A l’automne, les gens rentrent de voyage, les feuilles mortes embrasent le décor de leurs couleurs chaudes, les bouteilles sont vides mais l’équilibre est maintenu ou pieds tenus, la nature se dénude et Mr Loyal aussi. Ça danse, ça fait des courses de rallye-humain à coups de balais et des compètes de virtuosité animale, haltérophile, et même de roulades, puis, la grâce à nouveau s’instaure, illustrée au cerceau, berceau fragile d’une créature aérienne.
En hiver la neige tombe et virevolte légère comme une plume, une âme s’emballe de ces flocons d’oiseaux dans un ballet saccadé, le ski engendre des gags exquis au grand dam d’une débutante toute en souplesse, une faunesse des bois se hisse et fait de la glisse sur un mât, le père Noël et le père Fouettard se mettent en pétard puis se font la belle, les enfants de la lune se réchauffent en musique, en chants et en rondes acrobatiques.

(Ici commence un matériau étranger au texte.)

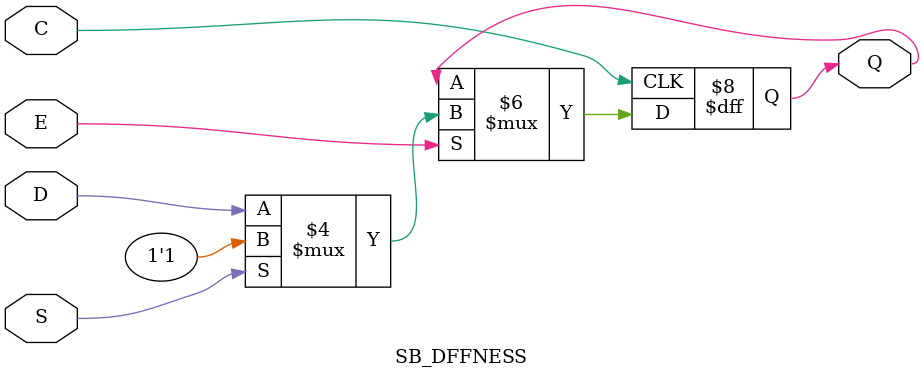
<source format=v>
module SB_DFFNESS (output Q, input C, E, S, D);
	reg Q = 0;
	always @(negedge C)
		if (E) begin
			if (S)
				Q <= 1;
			else
				Q <= D;
		end
endmodule

</source>
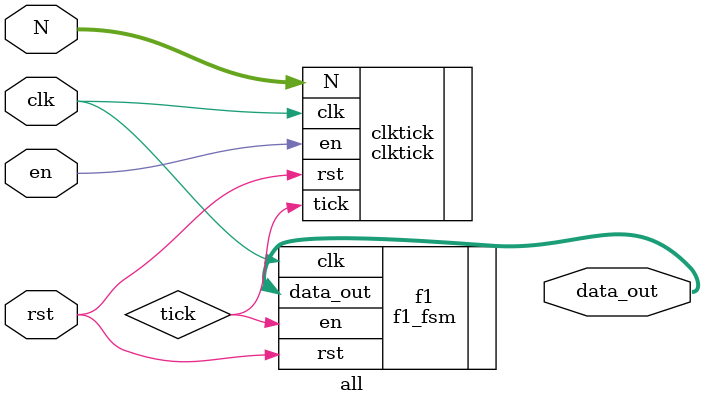
<source format=sv>
module all #(
    parameter WIDTH=16
)(
    input logic clk,
    input logic rst,
    input logic en,
    input logic [WIDTH-1:0] N,
    output logic [8:1] data_out
);
    logic tick;

clktick clktick(
    .clk(clk),
    .en(en),
    .rst(rst),
    .N(N),
    .tick(tick)
);

f1_fsm f1(
    .clk(clk),
    .en(tick),
    .rst(rst),
    .data_out(data_out)
);
endmodule
</source>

Puis les beaux jours reviennent, les arbres bourgeonnent, fleurissent, s’épanouissent, la lune progressivement se colore. Des monstres touffus s’unissent à l’harmonie, un bacchus et autres acolytes farfelus font éclore la scène tandis qu’une vénus toute de rouge vêtue parade en gesticulations hallucinantes et incongrues. Ça s’échauffe, se percute à tam-tam sur les bidons, se baffe à la volée, à se déplumer, une nymphe loufoque d’une intrépide agilité danse un rock’n’roll périlleux sur deux fils, l’orchestre valse sur un kiosque mobile comme un manège à mélodies d’autrefois et de toujours, et tout tourbillonne de volupté volontaire.

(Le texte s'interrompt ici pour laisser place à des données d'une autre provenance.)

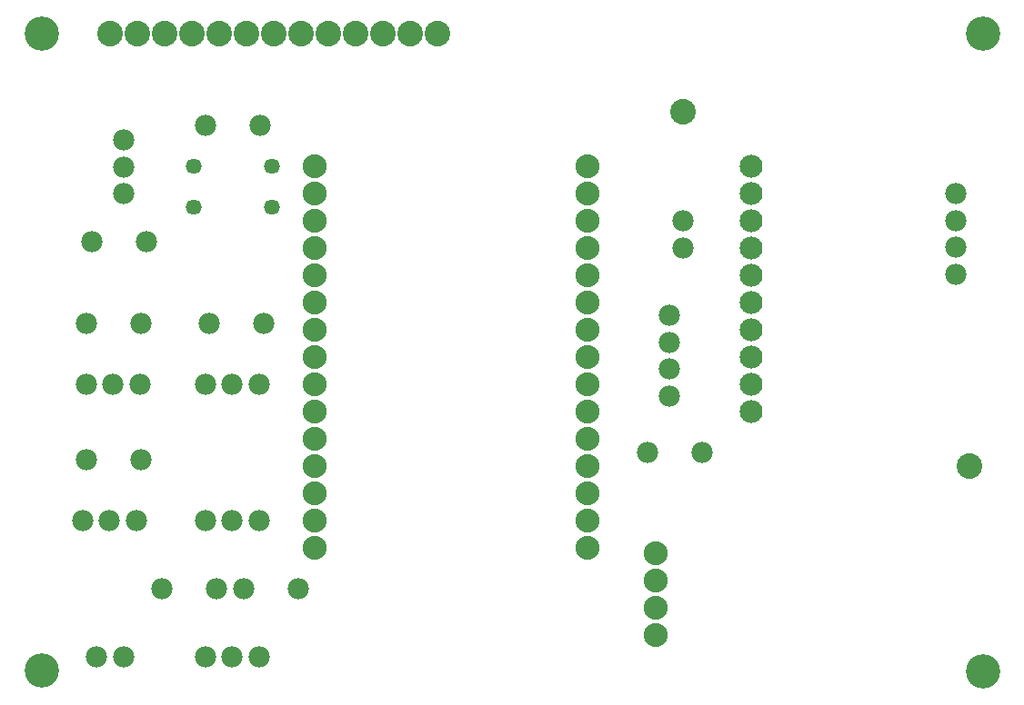
<source format=gbr>
G04 EAGLE Gerber RS-274X export*
G75*
%MOMM*%
%FSLAX34Y34*%
%LPD*%
%INSoldermask Bottom*%
%IPPOS*%
%AMOC8*
5,1,8,0,0,1.08239X$1,22.5*%
G01*
G04 Define Apertures*
%ADD10C,3.203200*%
%ADD11C,1.463200*%
%ADD12C,2.387600*%
%ADD13C,1.981200*%
%ADD14C,2.133600*%
%ADD15C,2.235200*%
D10*
X1358900Y215660D03*
X1358900Y809740D03*
X482598Y216037D03*
X482600Y809740D03*
D11*
X624200Y685800D03*
X696600Y685800D03*
X696600Y647700D03*
X624200Y647700D03*
D12*
X546100Y809500D03*
X571500Y809500D03*
X596900Y809500D03*
X622300Y809500D03*
X647700Y809500D03*
X673100Y809500D03*
X698500Y809500D03*
X723900Y809500D03*
X749300Y809500D03*
X774700Y809500D03*
X800100Y809500D03*
X825500Y809500D03*
X850900Y809500D03*
D13*
X558800Y660400D03*
X558800Y685400D03*
X558800Y710400D03*
X524100Y482600D03*
X549100Y482600D03*
X574100Y482600D03*
X520700Y355600D03*
X545700Y355600D03*
X570700Y355600D03*
X635000Y482600D03*
X660000Y482600D03*
X685000Y482600D03*
X635000Y355600D03*
X660000Y355600D03*
X685000Y355600D03*
D12*
X1079500Y736600D03*
D13*
X1333500Y660400D03*
X1333500Y635400D03*
X1333500Y610400D03*
X1333500Y585400D03*
X635000Y228600D03*
X660000Y228600D03*
X685000Y228600D03*
X558800Y228600D03*
X533800Y228600D03*
X645054Y292100D03*
X594254Y292100D03*
X670454Y292100D03*
X721254Y292100D03*
X1046569Y419100D03*
X1097369Y419100D03*
X580148Y615950D03*
X529348Y615950D03*
X685800Y723900D03*
X635000Y723900D03*
X575204Y539750D03*
X524404Y539750D03*
X524404Y412750D03*
X575204Y412750D03*
X638704Y539750D03*
X689504Y539750D03*
X1079500Y635000D03*
X1079500Y610000D03*
D14*
X1143000Y685800D03*
X1143000Y660400D03*
X1143000Y635000D03*
X1143000Y609600D03*
X1143000Y584200D03*
X1143000Y558800D03*
X1143000Y533400D03*
X1143000Y508000D03*
X1143000Y482600D03*
X1143000Y457200D03*
D13*
X1066800Y547204D03*
X1066800Y522204D03*
X1066800Y497204D03*
X1066800Y472204D03*
D15*
X1054100Y325120D03*
X1054100Y299720D03*
X1054100Y274320D03*
X1054100Y248920D03*
D12*
X1346200Y406400D03*
D15*
X736600Y685800D03*
X736600Y660400D03*
X736600Y635000D03*
X736600Y609600D03*
X736600Y584200D03*
X736600Y558800D03*
X736600Y533400D03*
X736600Y508000D03*
X736600Y482600D03*
X736600Y457200D03*
X736600Y431800D03*
X736600Y406400D03*
X736600Y381000D03*
X736600Y355600D03*
X736600Y330200D03*
X990600Y330200D03*
X990600Y355600D03*
X990600Y381000D03*
X990600Y406400D03*
X990600Y431800D03*
X990600Y457200D03*
X990600Y482600D03*
X990600Y508000D03*
X990600Y533400D03*
X990600Y558800D03*
X990600Y584200D03*
X990600Y609600D03*
X990600Y635000D03*
X990600Y660400D03*
X990600Y685800D03*
M02*

</source>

Hélas voici qu’une autre saison voit le jour, ployant, croulant sous une tempête de plastiques que deux équilibristes sur mer affrontent désemparés ; plastique évoqué déjà au tout début, avant que le spectacle ne commence, jonchant au milieu des feuilles mortes… L’ultime saison c’est aussi celle à craindre et celle à réparer, le dernier combat de l’homme contre sa bêtise… Heureusement les rêveurs faiseurs de miracles parent à cette pluie cynique et font tout tanguer une dernière fois dans une ritournelle d’ombrelles et de lumières chavirant nos âmes à l’unisson.

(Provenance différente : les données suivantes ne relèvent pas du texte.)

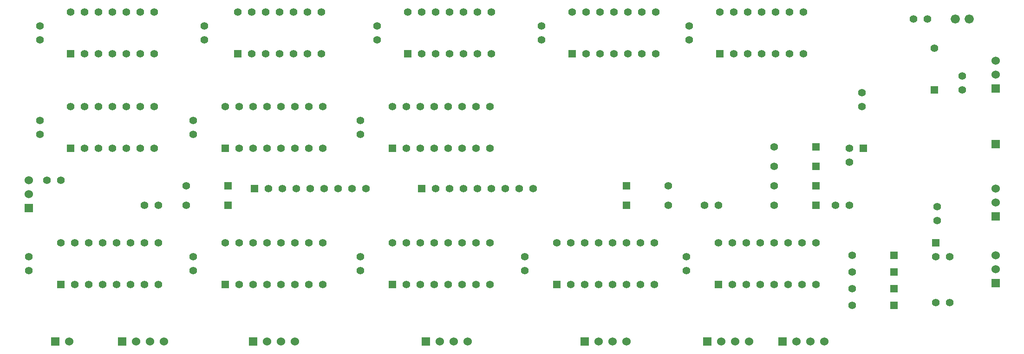
<source format=gbs>
G04 (created by PCBNEW (2013-jul-07)-stable) date Fri 23 Nov 2018 10:58:42 PM EST*
%MOIN*%
G04 Gerber Fmt 3.4, Leading zero omitted, Abs format*
%FSLAX34Y34*%
G01*
G70*
G90*
G04 APERTURE LIST*
%ADD10C,0.00590551*%
%ADD11R,0.055X0.055*%
%ADD12C,0.055*%
%ADD13R,0.06X0.06*%
%ADD14C,0.06*%
%ADD15C,0.066*%
G04 APERTURE END LIST*
G54D10*
G54D11*
X84500Y-46700D03*
G54D12*
X84500Y-47700D03*
X85500Y-47700D03*
G54D11*
X79300Y-39900D03*
G54D12*
X78300Y-39900D03*
X78300Y-40900D03*
G54D11*
X35600Y-42800D03*
G54D12*
X36600Y-42800D03*
X37600Y-42800D03*
X38600Y-42800D03*
X39600Y-42800D03*
X40600Y-42800D03*
X41600Y-42800D03*
X42600Y-42800D03*
X43600Y-42800D03*
G54D11*
X47600Y-42800D03*
G54D12*
X48600Y-42800D03*
X49600Y-42800D03*
X50600Y-42800D03*
X51600Y-42800D03*
X52600Y-42800D03*
X53600Y-42800D03*
X54600Y-42800D03*
X55600Y-42800D03*
X68900Y-44000D03*
X67900Y-44000D03*
X83900Y-30600D03*
X82900Y-30600D03*
X85500Y-51000D03*
X84500Y-51000D03*
X84600Y-45100D03*
X84600Y-44100D03*
X21700Y-42200D03*
X20700Y-42200D03*
X79200Y-36900D03*
X79200Y-35900D03*
X27700Y-44000D03*
X28700Y-44000D03*
X78300Y-44000D03*
X77300Y-44000D03*
G54D13*
X26100Y-53800D03*
G54D14*
X27100Y-53800D03*
X28100Y-53800D03*
X29100Y-53800D03*
G54D13*
X59300Y-53800D03*
G54D14*
X60300Y-53800D03*
X61300Y-53800D03*
X62300Y-53800D03*
G54D13*
X47900Y-53800D03*
G54D14*
X48900Y-53800D03*
X49900Y-53800D03*
X50900Y-53800D03*
G54D13*
X35500Y-53800D03*
G54D14*
X36500Y-53800D03*
X37500Y-53800D03*
X38500Y-53800D03*
G54D13*
X73500Y-53800D03*
G54D14*
X74500Y-53800D03*
X75500Y-53800D03*
X76500Y-53800D03*
G54D13*
X68100Y-53800D03*
G54D14*
X69100Y-53800D03*
X70100Y-53800D03*
X71100Y-53800D03*
G54D13*
X88800Y-49600D03*
G54D14*
X88800Y-48600D03*
X88800Y-47600D03*
G54D13*
X88800Y-35600D03*
G54D14*
X88800Y-34600D03*
X88800Y-33600D03*
G54D13*
X88800Y-44800D03*
G54D14*
X88800Y-43800D03*
X88800Y-42800D03*
G54D13*
X19400Y-44200D03*
G54D14*
X19400Y-43200D03*
X19400Y-42200D03*
G54D13*
X21300Y-53800D03*
G54D14*
X22300Y-53800D03*
G54D13*
X88800Y-39600D03*
G54D15*
X85900Y-30600D03*
X86900Y-30600D03*
G54D11*
X21700Y-49700D03*
G54D12*
X22700Y-49700D03*
X23700Y-49700D03*
X24700Y-49700D03*
X25700Y-49700D03*
X26700Y-49700D03*
X27700Y-49700D03*
X28700Y-49700D03*
X28700Y-46700D03*
X27700Y-46700D03*
X26700Y-46700D03*
X25700Y-46700D03*
X24700Y-46700D03*
X23700Y-46700D03*
X22700Y-46700D03*
X21700Y-46700D03*
G54D11*
X45500Y-49700D03*
G54D12*
X46500Y-49700D03*
X47500Y-49700D03*
X48500Y-49700D03*
X49500Y-49700D03*
X50500Y-49700D03*
X51500Y-49700D03*
X52500Y-49700D03*
X52500Y-46700D03*
X51500Y-46700D03*
X50500Y-46700D03*
X49500Y-46700D03*
X48500Y-46700D03*
X47500Y-46700D03*
X46500Y-46700D03*
X45500Y-46700D03*
G54D11*
X57300Y-49700D03*
G54D12*
X58300Y-49700D03*
X59300Y-49700D03*
X60300Y-49700D03*
X61300Y-49700D03*
X62300Y-49700D03*
X63300Y-49700D03*
X64300Y-49700D03*
X64300Y-46700D03*
X63300Y-46700D03*
X62300Y-46700D03*
X61300Y-46700D03*
X60300Y-46700D03*
X59300Y-46700D03*
X58300Y-46700D03*
X57300Y-46700D03*
G54D11*
X33500Y-49700D03*
G54D12*
X34500Y-49700D03*
X35500Y-49700D03*
X36500Y-49700D03*
X37500Y-49700D03*
X38500Y-49700D03*
X39500Y-49700D03*
X40500Y-49700D03*
X40500Y-46700D03*
X39500Y-46700D03*
X38500Y-46700D03*
X37500Y-46700D03*
X36500Y-46700D03*
X35500Y-46700D03*
X34500Y-46700D03*
X33500Y-46700D03*
G54D11*
X33500Y-39900D03*
G54D12*
X34500Y-39900D03*
X35500Y-39900D03*
X36500Y-39900D03*
X37500Y-39900D03*
X38500Y-39900D03*
X39500Y-39900D03*
X40500Y-39900D03*
X40500Y-36900D03*
X39500Y-36900D03*
X38500Y-36900D03*
X37500Y-36900D03*
X36500Y-36900D03*
X35500Y-36900D03*
X34500Y-36900D03*
X33500Y-36900D03*
G54D11*
X45500Y-39900D03*
G54D12*
X46500Y-39900D03*
X47500Y-39900D03*
X48500Y-39900D03*
X49500Y-39900D03*
X50500Y-39900D03*
X51500Y-39900D03*
X52500Y-39900D03*
X52500Y-36900D03*
X51500Y-36900D03*
X50500Y-36900D03*
X49500Y-36900D03*
X48500Y-36900D03*
X47500Y-36900D03*
X46500Y-36900D03*
X45500Y-36900D03*
G54D11*
X68900Y-49700D03*
G54D12*
X69900Y-49700D03*
X70900Y-49700D03*
X71900Y-49700D03*
X72900Y-49700D03*
X73900Y-49700D03*
X74900Y-49700D03*
X75900Y-49700D03*
X75900Y-46700D03*
X74900Y-46700D03*
X73900Y-46700D03*
X72900Y-46700D03*
X71900Y-46700D03*
X70900Y-46700D03*
X69900Y-46700D03*
X68900Y-46700D03*
G54D11*
X46600Y-33100D03*
G54D12*
X47600Y-33100D03*
X48600Y-33100D03*
X49600Y-33100D03*
X50600Y-33100D03*
X51600Y-33100D03*
X52600Y-33100D03*
X52600Y-30100D03*
X51600Y-30100D03*
X50600Y-30100D03*
X49600Y-30100D03*
X48600Y-30100D03*
X47600Y-30100D03*
X46600Y-30100D03*
G54D11*
X58400Y-33100D03*
G54D12*
X59400Y-33100D03*
X60400Y-33100D03*
X61400Y-33100D03*
X62400Y-33100D03*
X63400Y-33100D03*
X64400Y-33100D03*
X64400Y-30100D03*
X63400Y-30100D03*
X62400Y-30100D03*
X61400Y-30100D03*
X60400Y-30100D03*
X59400Y-30100D03*
X58400Y-30100D03*
G54D11*
X22400Y-33100D03*
G54D12*
X23400Y-33100D03*
X24400Y-33100D03*
X25400Y-33100D03*
X26400Y-33100D03*
X27400Y-33100D03*
X28400Y-33100D03*
X28400Y-30100D03*
X27400Y-30100D03*
X26400Y-30100D03*
X25400Y-30100D03*
X24400Y-30100D03*
X23400Y-30100D03*
X22400Y-30100D03*
G54D11*
X22400Y-39900D03*
G54D12*
X23400Y-39900D03*
X24400Y-39900D03*
X25400Y-39900D03*
X26400Y-39900D03*
X27400Y-39900D03*
X28400Y-39900D03*
X28400Y-36900D03*
X27400Y-36900D03*
X26400Y-36900D03*
X25400Y-36900D03*
X24400Y-36900D03*
X23400Y-36900D03*
X22400Y-36900D03*
G54D11*
X69000Y-33100D03*
G54D12*
X70000Y-33100D03*
X71000Y-33100D03*
X72000Y-33100D03*
X73000Y-33100D03*
X74000Y-33100D03*
X75000Y-33100D03*
X75000Y-30100D03*
X74000Y-30100D03*
X73000Y-30100D03*
X72000Y-30100D03*
X71000Y-30100D03*
X70000Y-30100D03*
X69000Y-30100D03*
G54D11*
X34400Y-33100D03*
G54D12*
X35400Y-33100D03*
X36400Y-33100D03*
X37400Y-33100D03*
X38400Y-33100D03*
X39400Y-33100D03*
X40400Y-33100D03*
X40400Y-30100D03*
X39400Y-30100D03*
X38400Y-30100D03*
X37400Y-30100D03*
X36400Y-30100D03*
X35400Y-30100D03*
X34400Y-30100D03*
G54D11*
X81500Y-48800D03*
G54D12*
X78500Y-48800D03*
G54D11*
X81500Y-50000D03*
G54D12*
X78500Y-50000D03*
G54D11*
X62300Y-44000D03*
G54D12*
X65300Y-44000D03*
G54D11*
X75900Y-39800D03*
G54D12*
X72900Y-39800D03*
G54D11*
X75900Y-41200D03*
G54D12*
X72900Y-41200D03*
G54D11*
X62300Y-42600D03*
G54D12*
X65300Y-42600D03*
G54D11*
X75900Y-44000D03*
G54D12*
X72900Y-44000D03*
G54D11*
X75900Y-42600D03*
G54D12*
X72900Y-42600D03*
G54D11*
X81500Y-51200D03*
G54D12*
X78500Y-51200D03*
G54D11*
X81500Y-47600D03*
G54D12*
X78500Y-47600D03*
G54D11*
X33700Y-44000D03*
G54D12*
X30700Y-44000D03*
G54D11*
X84400Y-35700D03*
G54D12*
X84400Y-32700D03*
G54D11*
X33700Y-42600D03*
G54D12*
X30700Y-42600D03*
X32000Y-31100D03*
X32000Y-32100D03*
X66600Y-47700D03*
X66600Y-48700D03*
X55000Y-47700D03*
X55000Y-48700D03*
X56200Y-31100D03*
X56200Y-32100D03*
X20200Y-31100D03*
X20200Y-32100D03*
X19400Y-47700D03*
X19400Y-48700D03*
X43200Y-37900D03*
X43200Y-38900D03*
X66800Y-31100D03*
X66800Y-32100D03*
X44400Y-31100D03*
X44400Y-32100D03*
X86400Y-35700D03*
X86400Y-34700D03*
X31200Y-47700D03*
X31200Y-48700D03*
X43200Y-47700D03*
X43200Y-48700D03*
X31200Y-37900D03*
X31200Y-38900D03*
X20200Y-37900D03*
X20200Y-38900D03*
M02*

</source>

Une dernière saison comme la fin d’une ère qui s’ouvre sur une autre, sur d’autres aires, d’autres musiques, d’autres rêves… La poésie donne son envolée à la plume qui trace les pourtours délicats et abrupts des réalités narrées et des imaginaires joués.
J’ai l’impression d’avoir goûté un nuage de beauté. En vrai ce dernier c’était mon premier. Merci pour cet aller simple vers l’enfance infinie et kénavo.